_Stored entries:_
╔══

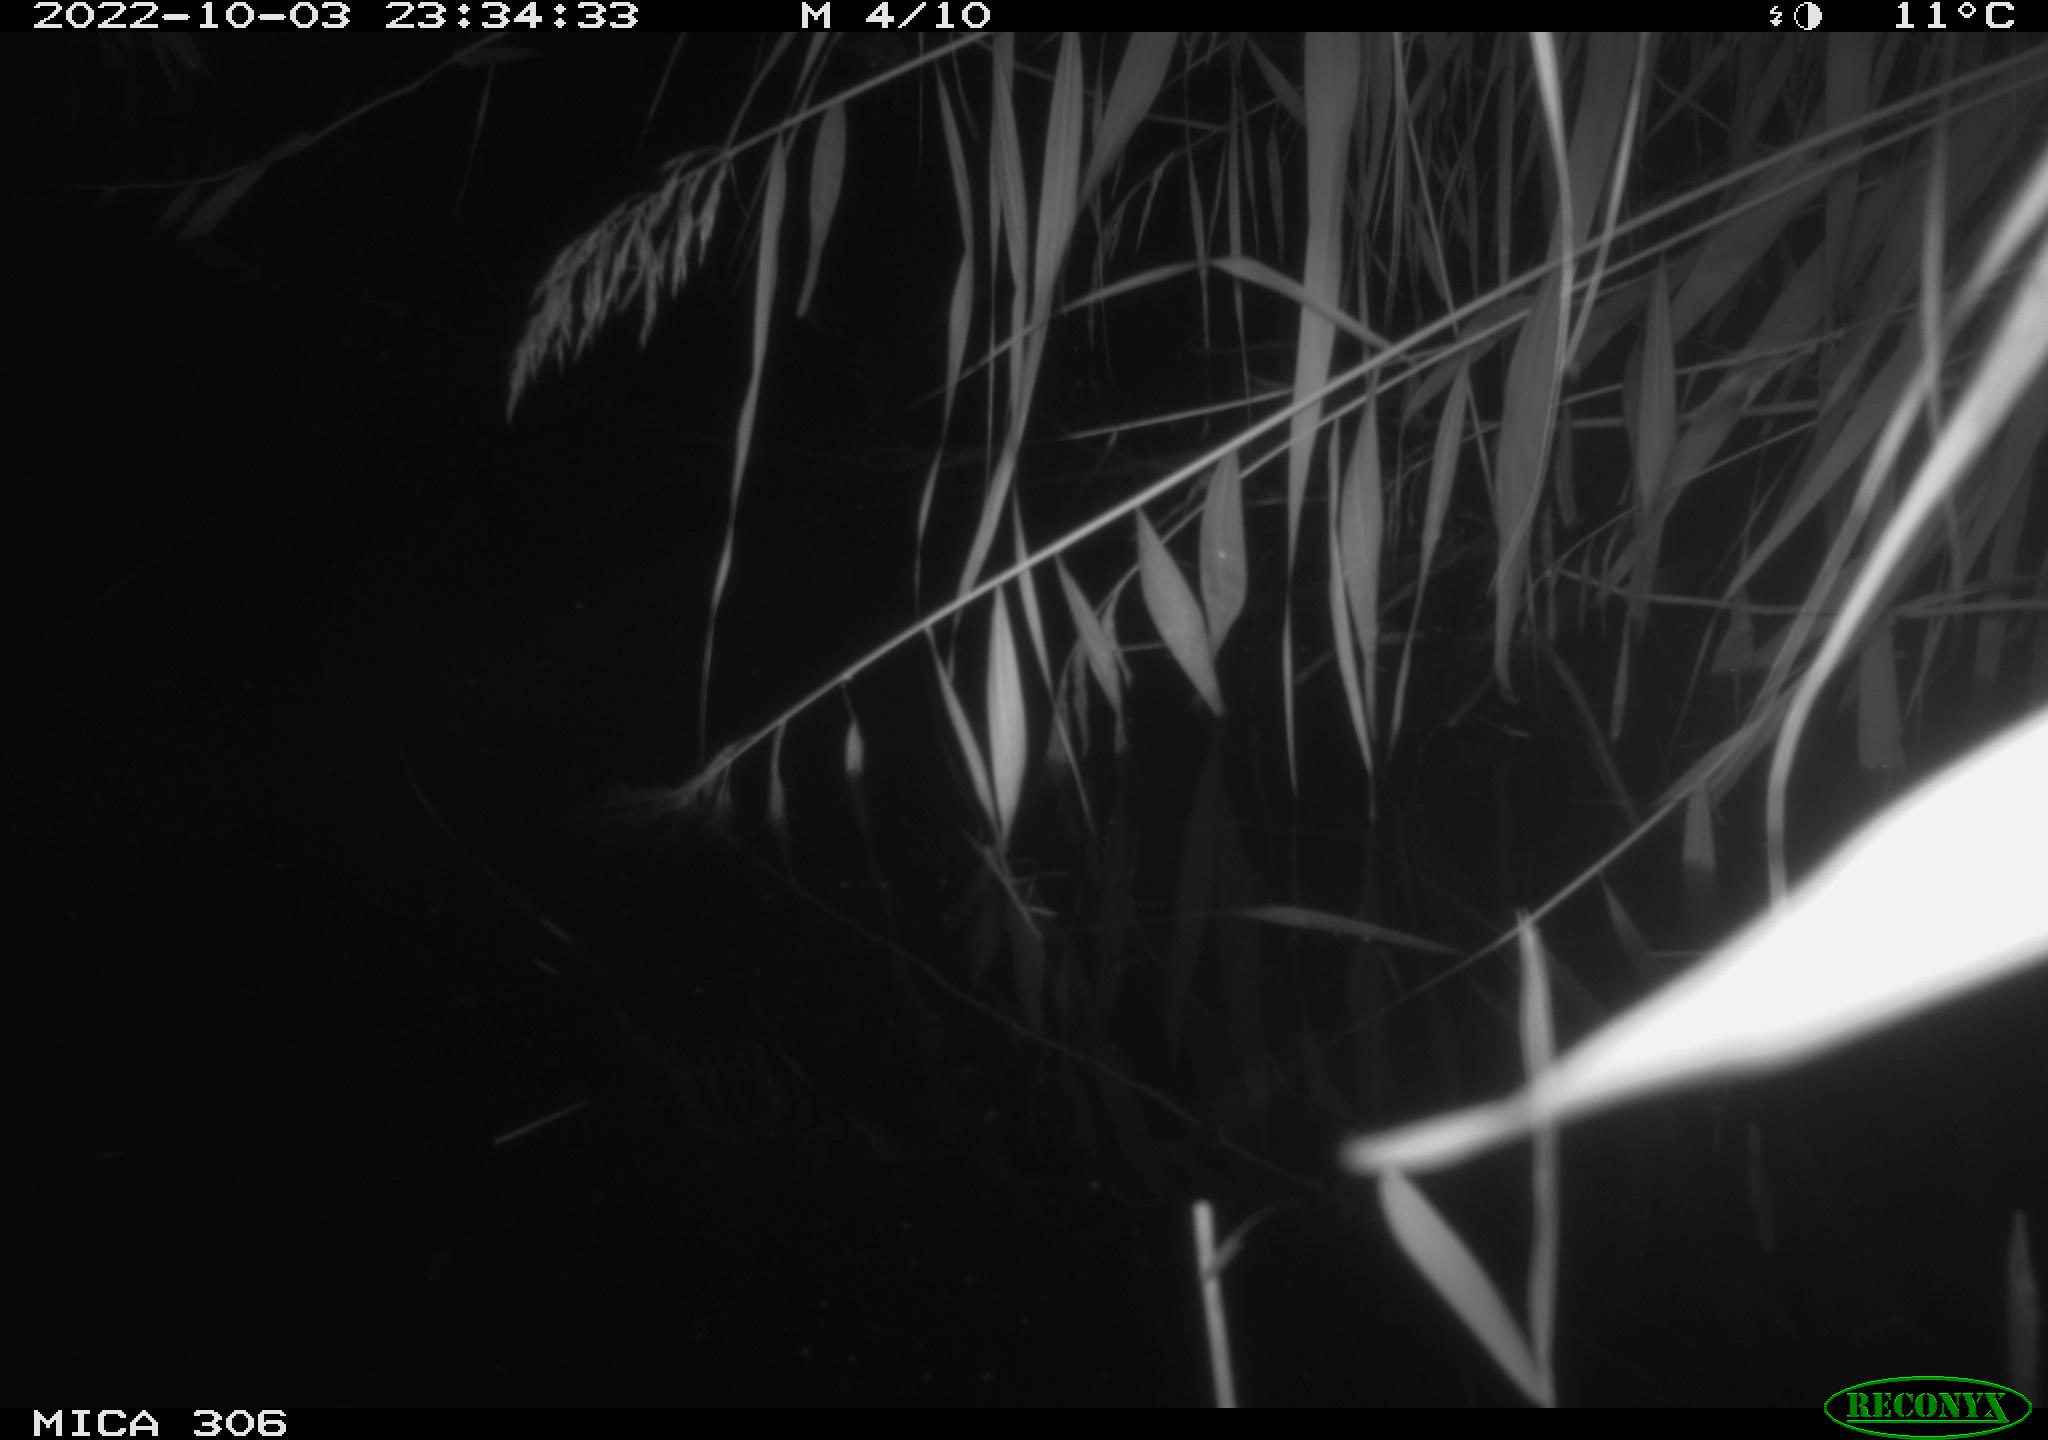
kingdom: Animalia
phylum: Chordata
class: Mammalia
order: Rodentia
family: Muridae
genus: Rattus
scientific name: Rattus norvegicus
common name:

╚══

_What you will do:_ Rewrite the lines of every item with "scientific name" changed to "Latin name" and everything else kept the same, leaving out the pictures.

_Full output:_
kingdom: Animalia
phylum: Chordata
class: Mammalia
order: Rodentia
family: Muridae
genus: Rattus
Latin name: Rattus norvegicus
common name:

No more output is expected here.